Wearing red, white and black, a large throng of long-suffering North Sydney Bears supporters cheered ARL chairman Peter V'Landys, booed Manly, and burst into spontaneous renditions of the club's anthem 'Stand Aside' at Norths Cammeray.
The queue for celebratory drinks at the main bar was slightly longer than your average Thursday lunchtime as the bingo-playing regulars watched on.
But when you've had to wait nearly a quarter of a century for your club to get back to the NRL, an extra five minutes means nothing.
"26 years in the making, the people who have stuck solid with this football club deserve this day and it's great that we can give them that dream again," chief executive Gareth Holmes said.

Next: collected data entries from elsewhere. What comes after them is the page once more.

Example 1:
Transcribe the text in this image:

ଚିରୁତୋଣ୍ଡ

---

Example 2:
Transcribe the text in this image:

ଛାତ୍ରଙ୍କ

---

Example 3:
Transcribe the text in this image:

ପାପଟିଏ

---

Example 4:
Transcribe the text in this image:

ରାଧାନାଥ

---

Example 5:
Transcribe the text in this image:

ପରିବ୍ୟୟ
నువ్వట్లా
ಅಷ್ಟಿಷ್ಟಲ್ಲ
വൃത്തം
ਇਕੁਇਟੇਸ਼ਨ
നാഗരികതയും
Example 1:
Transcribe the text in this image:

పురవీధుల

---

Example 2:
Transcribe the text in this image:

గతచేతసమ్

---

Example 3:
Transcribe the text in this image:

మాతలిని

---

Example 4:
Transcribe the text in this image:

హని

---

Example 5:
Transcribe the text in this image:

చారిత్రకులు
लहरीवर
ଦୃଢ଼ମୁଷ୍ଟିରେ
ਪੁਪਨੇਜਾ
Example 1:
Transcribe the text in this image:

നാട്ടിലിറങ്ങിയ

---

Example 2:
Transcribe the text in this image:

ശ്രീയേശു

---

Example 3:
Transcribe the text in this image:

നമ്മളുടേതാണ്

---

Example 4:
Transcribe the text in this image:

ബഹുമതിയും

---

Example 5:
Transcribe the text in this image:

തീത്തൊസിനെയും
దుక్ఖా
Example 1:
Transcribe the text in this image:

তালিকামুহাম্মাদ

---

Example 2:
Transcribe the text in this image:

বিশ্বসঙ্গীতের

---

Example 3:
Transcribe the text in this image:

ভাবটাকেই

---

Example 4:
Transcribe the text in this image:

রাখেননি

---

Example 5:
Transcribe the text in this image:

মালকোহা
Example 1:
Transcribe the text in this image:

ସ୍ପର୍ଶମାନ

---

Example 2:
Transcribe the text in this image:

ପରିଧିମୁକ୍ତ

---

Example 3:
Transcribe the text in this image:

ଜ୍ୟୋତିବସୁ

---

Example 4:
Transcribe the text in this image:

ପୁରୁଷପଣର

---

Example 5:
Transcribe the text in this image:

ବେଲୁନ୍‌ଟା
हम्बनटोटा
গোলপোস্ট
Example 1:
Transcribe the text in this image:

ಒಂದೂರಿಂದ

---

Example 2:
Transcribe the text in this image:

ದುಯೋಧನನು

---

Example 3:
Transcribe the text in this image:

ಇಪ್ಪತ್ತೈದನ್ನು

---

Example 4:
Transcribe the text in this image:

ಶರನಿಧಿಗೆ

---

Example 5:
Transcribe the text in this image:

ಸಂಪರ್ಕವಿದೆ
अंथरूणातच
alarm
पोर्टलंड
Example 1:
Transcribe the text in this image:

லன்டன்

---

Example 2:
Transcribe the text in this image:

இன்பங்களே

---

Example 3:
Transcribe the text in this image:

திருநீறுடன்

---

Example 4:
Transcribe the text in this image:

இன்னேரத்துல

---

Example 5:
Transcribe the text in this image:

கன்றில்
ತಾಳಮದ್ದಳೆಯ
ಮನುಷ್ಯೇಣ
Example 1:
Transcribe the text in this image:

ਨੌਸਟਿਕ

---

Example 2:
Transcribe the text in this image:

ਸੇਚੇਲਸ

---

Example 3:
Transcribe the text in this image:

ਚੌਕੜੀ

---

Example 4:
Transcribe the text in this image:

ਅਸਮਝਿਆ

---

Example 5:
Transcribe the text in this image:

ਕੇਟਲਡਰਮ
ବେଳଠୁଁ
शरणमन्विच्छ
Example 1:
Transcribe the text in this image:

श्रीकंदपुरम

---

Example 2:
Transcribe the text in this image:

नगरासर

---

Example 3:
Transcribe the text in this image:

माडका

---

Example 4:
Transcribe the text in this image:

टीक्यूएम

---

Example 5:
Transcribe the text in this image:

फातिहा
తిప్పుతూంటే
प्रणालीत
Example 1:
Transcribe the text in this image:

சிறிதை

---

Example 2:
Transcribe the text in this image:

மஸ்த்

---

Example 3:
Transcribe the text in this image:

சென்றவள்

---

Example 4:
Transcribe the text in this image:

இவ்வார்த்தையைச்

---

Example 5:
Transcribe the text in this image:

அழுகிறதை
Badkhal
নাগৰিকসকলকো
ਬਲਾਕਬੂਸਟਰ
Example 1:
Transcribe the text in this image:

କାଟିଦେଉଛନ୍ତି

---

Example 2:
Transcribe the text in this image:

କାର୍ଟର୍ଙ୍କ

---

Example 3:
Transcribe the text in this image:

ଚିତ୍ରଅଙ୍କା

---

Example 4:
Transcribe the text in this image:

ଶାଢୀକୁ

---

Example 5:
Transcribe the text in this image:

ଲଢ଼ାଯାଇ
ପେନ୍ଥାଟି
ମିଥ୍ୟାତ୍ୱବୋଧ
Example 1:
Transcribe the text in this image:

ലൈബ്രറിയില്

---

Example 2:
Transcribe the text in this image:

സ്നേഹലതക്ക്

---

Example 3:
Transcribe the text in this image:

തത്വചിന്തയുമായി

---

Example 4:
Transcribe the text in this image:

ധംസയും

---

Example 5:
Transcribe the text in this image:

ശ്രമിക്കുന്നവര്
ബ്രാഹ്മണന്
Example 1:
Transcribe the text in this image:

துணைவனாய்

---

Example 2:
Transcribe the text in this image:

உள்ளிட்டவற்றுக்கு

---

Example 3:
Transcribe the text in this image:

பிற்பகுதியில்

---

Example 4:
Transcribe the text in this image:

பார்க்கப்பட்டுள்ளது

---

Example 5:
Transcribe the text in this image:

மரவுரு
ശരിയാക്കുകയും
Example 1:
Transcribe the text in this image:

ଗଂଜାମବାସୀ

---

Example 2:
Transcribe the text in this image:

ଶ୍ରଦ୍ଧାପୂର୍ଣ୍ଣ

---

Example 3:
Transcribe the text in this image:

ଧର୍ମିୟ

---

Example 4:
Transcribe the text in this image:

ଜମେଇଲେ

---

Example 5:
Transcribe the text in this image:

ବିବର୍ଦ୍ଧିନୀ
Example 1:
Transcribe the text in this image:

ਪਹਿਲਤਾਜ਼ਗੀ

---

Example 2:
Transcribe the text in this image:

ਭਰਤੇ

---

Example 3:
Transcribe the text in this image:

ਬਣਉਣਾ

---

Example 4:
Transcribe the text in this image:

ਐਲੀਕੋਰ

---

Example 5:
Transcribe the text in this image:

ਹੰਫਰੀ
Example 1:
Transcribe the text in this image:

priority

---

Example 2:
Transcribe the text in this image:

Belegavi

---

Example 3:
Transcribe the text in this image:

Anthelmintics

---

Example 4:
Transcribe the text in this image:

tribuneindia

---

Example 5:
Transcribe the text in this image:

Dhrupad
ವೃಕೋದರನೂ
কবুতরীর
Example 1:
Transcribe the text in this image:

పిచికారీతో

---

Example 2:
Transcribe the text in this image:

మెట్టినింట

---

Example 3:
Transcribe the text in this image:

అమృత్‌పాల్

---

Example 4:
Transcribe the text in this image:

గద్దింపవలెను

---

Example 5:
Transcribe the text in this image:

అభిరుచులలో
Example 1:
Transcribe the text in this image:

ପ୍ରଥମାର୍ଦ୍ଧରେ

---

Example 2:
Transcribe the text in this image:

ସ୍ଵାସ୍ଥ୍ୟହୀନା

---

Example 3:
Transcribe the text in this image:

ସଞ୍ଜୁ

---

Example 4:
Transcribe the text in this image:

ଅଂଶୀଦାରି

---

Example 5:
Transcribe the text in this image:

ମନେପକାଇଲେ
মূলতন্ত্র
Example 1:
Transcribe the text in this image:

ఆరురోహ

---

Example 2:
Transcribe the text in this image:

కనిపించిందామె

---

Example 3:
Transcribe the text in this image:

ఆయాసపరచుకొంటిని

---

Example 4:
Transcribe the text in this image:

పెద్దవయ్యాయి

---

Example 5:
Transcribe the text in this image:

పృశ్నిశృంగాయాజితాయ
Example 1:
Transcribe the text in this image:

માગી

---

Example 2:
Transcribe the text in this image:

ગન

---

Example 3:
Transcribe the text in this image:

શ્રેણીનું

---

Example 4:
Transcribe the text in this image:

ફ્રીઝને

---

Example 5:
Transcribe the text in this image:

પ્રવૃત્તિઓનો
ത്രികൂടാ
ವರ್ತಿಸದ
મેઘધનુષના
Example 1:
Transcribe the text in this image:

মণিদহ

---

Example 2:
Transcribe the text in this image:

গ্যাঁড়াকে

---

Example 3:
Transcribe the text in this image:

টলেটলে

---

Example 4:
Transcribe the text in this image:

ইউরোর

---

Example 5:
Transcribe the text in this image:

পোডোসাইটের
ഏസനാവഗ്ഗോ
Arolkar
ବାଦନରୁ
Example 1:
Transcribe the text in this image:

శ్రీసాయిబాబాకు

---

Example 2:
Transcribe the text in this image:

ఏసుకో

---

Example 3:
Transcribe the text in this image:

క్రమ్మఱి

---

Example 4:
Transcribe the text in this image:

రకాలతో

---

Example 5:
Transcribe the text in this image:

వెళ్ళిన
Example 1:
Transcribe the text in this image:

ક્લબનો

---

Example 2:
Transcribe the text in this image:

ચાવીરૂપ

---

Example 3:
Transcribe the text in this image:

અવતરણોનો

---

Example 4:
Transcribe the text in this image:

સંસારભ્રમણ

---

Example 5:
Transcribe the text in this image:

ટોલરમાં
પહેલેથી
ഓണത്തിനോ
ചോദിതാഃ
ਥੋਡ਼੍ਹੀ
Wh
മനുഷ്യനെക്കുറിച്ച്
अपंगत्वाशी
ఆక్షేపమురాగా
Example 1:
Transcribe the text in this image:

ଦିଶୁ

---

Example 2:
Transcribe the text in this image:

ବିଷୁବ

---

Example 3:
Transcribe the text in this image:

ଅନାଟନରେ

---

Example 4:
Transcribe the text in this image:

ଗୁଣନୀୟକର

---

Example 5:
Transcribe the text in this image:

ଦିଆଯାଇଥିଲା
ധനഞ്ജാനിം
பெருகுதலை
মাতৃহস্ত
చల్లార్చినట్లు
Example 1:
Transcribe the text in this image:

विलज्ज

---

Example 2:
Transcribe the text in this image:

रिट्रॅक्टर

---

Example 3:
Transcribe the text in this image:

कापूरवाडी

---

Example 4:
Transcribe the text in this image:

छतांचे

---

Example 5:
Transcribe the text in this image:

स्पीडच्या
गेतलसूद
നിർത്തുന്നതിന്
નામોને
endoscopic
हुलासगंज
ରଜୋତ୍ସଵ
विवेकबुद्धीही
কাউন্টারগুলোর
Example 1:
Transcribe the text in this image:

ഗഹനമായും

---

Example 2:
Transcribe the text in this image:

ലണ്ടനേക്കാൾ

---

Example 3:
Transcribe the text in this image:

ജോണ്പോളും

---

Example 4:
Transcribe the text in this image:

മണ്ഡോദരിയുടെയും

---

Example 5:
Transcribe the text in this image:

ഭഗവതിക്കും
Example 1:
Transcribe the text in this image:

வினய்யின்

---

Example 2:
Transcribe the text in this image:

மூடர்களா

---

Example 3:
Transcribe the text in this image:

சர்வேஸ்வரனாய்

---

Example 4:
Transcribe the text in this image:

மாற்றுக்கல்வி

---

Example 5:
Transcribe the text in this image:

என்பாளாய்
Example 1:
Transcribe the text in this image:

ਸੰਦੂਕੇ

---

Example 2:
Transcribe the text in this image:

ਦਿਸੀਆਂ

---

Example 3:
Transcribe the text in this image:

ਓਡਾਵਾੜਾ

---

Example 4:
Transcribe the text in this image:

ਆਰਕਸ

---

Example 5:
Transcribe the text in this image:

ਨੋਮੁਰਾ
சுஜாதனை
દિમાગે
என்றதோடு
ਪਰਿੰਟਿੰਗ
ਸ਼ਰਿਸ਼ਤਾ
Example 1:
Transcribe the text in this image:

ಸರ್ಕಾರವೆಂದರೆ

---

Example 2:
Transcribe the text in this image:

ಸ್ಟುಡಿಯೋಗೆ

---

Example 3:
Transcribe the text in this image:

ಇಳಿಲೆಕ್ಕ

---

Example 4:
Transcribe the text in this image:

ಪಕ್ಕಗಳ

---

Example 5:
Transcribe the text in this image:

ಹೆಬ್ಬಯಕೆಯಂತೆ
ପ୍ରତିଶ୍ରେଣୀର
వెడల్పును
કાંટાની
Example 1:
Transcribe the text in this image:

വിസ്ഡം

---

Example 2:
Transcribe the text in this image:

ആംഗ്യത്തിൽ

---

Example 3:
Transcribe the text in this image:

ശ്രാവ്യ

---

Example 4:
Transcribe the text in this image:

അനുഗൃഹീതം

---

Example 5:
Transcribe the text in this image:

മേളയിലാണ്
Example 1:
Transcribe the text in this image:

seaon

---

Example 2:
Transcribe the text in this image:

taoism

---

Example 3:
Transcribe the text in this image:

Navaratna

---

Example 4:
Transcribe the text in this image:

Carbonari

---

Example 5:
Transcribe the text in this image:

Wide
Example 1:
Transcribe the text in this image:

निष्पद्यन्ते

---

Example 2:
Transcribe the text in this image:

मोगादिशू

As fathers hugged their sons and daughters, club great Greg Florimo stood next to Holmes at the bar and punched the air in jubilation.
A true believer, Florimo has led the charge to reinstate the Bears since they were forced into an unhappy marriage with Manly to create the Northern Eagles in 1999 then turfed out of the NRL and banished to the lower grades.
"It's been a long time coming, having tried and failed, tried and failed, and now seeing it succeed for all the fans and the ex-players and supporters, it's just tremendous," Florimo said.
Even before Cook uttered the words "Perth Bears", Florimo was still nervous, chewing his fingernails as he focused on the big screen.
He politely declined interview requests, not wanting to tempt fate just in case there was a final twist in the tail and there was no path back to the NRL.
"That's 25 years of anxiety," Florimo said.
"We've had so many false starts, my own mum has called me four or five times over the last two years saying, 'well done' and I'd have to say, 'not yet'."
The longstanding drawback to an expansion side adopting the Bears' colours and branding has been whether new fans would be enamoured with a club that wasn't theirs and that came with its own baggage and its own history.
But the scenes of jubilation in Sydney on Thursday should give reason for optimism.
The Bears diehards who have watched their team soldier on through the lower grades will ensure that come 2027, Perth will have the strongest away support on the east coast.
"There were 10 years where I didn't watch rugby league after the Bears exited the competition - I went and watched rugby union instead," said Paul McAuley, who has supported the Bears since the 1980s.
"The idea of watching the Bears in the NRL seemed so distant, I really thought I'd never see the day.
"There's still a part of me that doesn't quite believe it's happening but this is a testament to guys like Greg Florimo, who never gave up."